### Your goal
Copy the lines below verbatim, beginning with the line that includes "Which thing supports" and continuing to the end; leave out everything before it.

### Data in this exercise
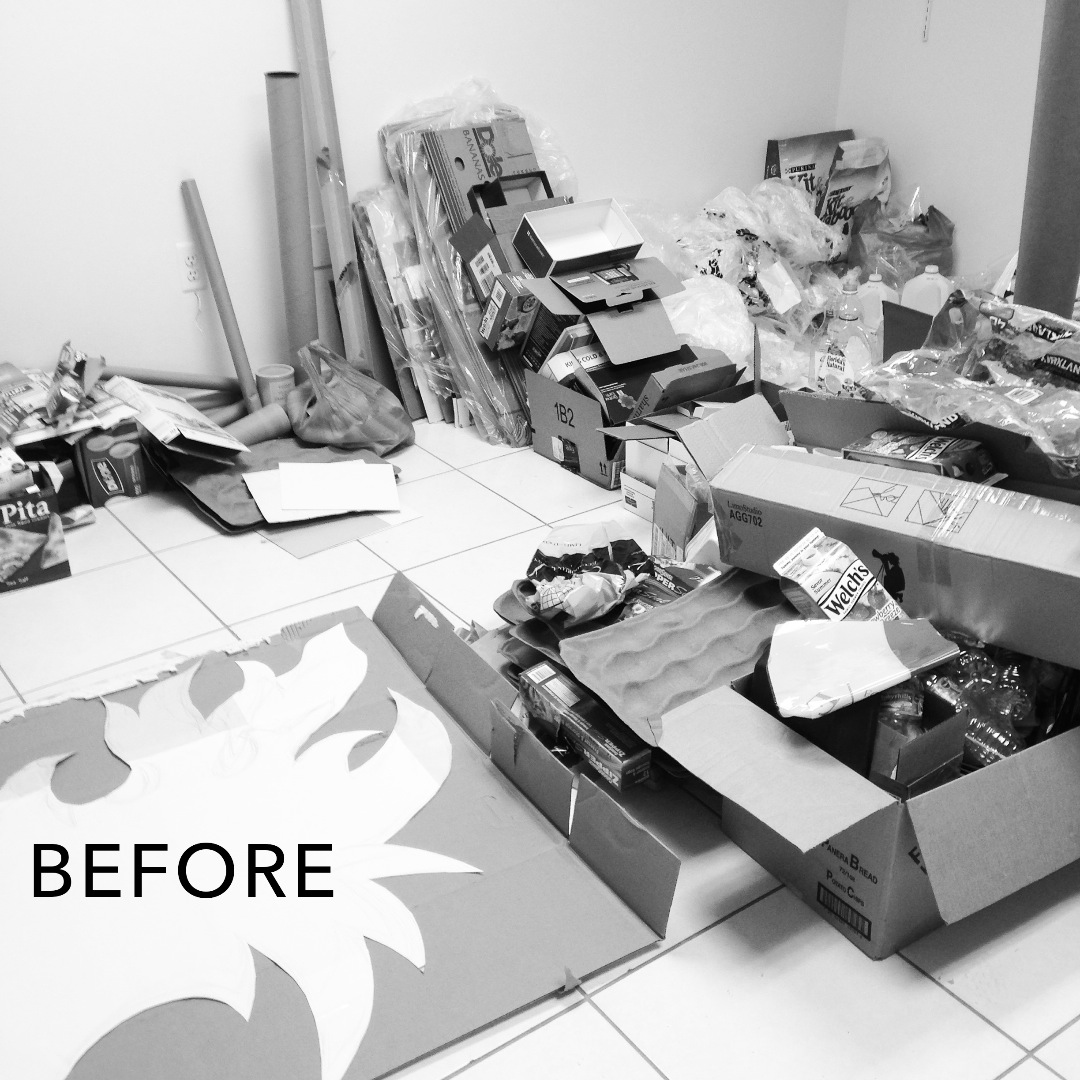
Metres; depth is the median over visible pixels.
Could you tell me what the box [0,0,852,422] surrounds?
back wall
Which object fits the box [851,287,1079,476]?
plastic bag
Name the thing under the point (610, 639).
tray
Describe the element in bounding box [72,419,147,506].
box
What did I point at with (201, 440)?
white box
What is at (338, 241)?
cardboard tube
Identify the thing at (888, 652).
paper
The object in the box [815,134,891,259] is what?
pet food bag
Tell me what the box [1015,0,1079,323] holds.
roll
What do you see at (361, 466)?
paper sheet
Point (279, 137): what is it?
cardboard tube
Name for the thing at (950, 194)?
right wall
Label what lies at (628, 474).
cardboard box
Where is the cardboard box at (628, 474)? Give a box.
[608,379,788,532]
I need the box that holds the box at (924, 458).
[843,428,994,480]
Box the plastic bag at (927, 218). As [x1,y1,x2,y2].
[844,195,955,290]
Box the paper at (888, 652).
[762,614,960,719]
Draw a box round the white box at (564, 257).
[512,197,644,278]
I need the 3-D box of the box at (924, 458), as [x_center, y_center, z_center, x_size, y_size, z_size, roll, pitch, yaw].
[0.625,-0.134,2.253,0.214,0.063,0.143,21,34,35]
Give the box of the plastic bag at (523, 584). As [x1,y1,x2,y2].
[503,523,653,627]
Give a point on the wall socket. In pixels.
(186, 260)
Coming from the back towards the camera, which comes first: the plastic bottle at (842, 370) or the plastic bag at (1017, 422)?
the plastic bottle at (842, 370)
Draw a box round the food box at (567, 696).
[516,661,651,791]
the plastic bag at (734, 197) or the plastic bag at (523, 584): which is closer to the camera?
the plastic bag at (523, 584)
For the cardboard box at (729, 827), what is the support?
on the tile floor
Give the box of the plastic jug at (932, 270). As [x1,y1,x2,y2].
[901,265,952,317]
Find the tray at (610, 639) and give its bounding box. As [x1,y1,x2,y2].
[552,565,803,742]
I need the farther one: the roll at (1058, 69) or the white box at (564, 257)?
the white box at (564, 257)
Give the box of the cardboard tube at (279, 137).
[264,72,315,366]
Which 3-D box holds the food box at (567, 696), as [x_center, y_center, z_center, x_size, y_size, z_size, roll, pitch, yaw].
[0.075,0.299,2.262,0.101,0.094,0.280,-18,32,-31]
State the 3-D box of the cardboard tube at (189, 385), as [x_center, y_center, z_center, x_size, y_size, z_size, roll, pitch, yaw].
[-0.934,-0.353,3.454,0.410,0.180,0.074,-18,32,-31]
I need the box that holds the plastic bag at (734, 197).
[627,182,852,388]
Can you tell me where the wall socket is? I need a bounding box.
[175,240,206,292]
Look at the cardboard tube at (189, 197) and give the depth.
3.41 m
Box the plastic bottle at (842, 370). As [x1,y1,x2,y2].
[812,275,874,394]
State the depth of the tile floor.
2.04 m
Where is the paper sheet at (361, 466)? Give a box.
[242,458,400,521]
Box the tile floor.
[0,403,1078,1079]
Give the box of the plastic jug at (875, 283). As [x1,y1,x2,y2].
[853,272,898,334]
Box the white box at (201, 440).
[100,375,246,458]
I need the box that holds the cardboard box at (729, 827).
[664,641,1079,960]
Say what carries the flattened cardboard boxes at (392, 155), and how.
on the tile floor
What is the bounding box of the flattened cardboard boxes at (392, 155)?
[371,81,569,443]
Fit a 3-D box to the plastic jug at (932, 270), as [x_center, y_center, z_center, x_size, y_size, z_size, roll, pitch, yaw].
[1.103,-0.642,3.932,0.154,0.286,0.092,9,28,16]
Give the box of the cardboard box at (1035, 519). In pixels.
[706,440,1079,667]
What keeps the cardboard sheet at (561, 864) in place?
on the tile floor
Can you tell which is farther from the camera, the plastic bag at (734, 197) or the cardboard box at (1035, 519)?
the plastic bag at (734, 197)
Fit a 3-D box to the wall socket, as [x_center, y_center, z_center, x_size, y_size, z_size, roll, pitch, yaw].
[-0.863,-0.674,3.397,0.071,0.116,0.010,-18,32,-31]
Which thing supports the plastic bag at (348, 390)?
on the tile floor
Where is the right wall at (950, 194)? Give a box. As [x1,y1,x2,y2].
[831,0,1079,291]
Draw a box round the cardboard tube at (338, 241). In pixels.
[289,1,372,372]
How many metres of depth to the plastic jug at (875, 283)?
3.77 m
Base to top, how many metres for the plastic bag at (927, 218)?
0.386 m
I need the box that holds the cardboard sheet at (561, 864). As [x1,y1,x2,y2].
[1,582,678,1079]
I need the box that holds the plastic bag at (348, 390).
[286,340,414,454]
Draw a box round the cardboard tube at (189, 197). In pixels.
[179,178,257,407]
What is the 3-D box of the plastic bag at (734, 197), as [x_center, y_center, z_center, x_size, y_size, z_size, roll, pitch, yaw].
[0.594,-0.773,4.076,0.914,0.486,0.803,-18,32,-31]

### Answer space
Which thing supports the plastic bag at (348, 390)?
on the tile floor
Where is the right wall at (950, 194)? Give a box. As [x1,y1,x2,y2].
[831,0,1079,291]
Draw a box round the cardboard tube at (338, 241). In pixels.
[289,1,372,372]
How many metres of depth to the plastic jug at (875, 283)?
3.77 m
Base to top, how many metres for the plastic bag at (927, 218)?
0.386 m
I need the box that holds the cardboard sheet at (561, 864). As [x1,y1,x2,y2].
[1,582,678,1079]
I need the box that holds the plastic bag at (348, 390).
[286,340,414,454]
Draw a box round the cardboard tube at (189, 197). In pixels.
[179,178,257,407]
What is the 3-D box of the plastic bag at (734, 197), as [x_center, y_center, z_center, x_size, y_size, z_size, roll, pitch, yaw].
[0.594,-0.773,4.076,0.914,0.486,0.803,-18,32,-31]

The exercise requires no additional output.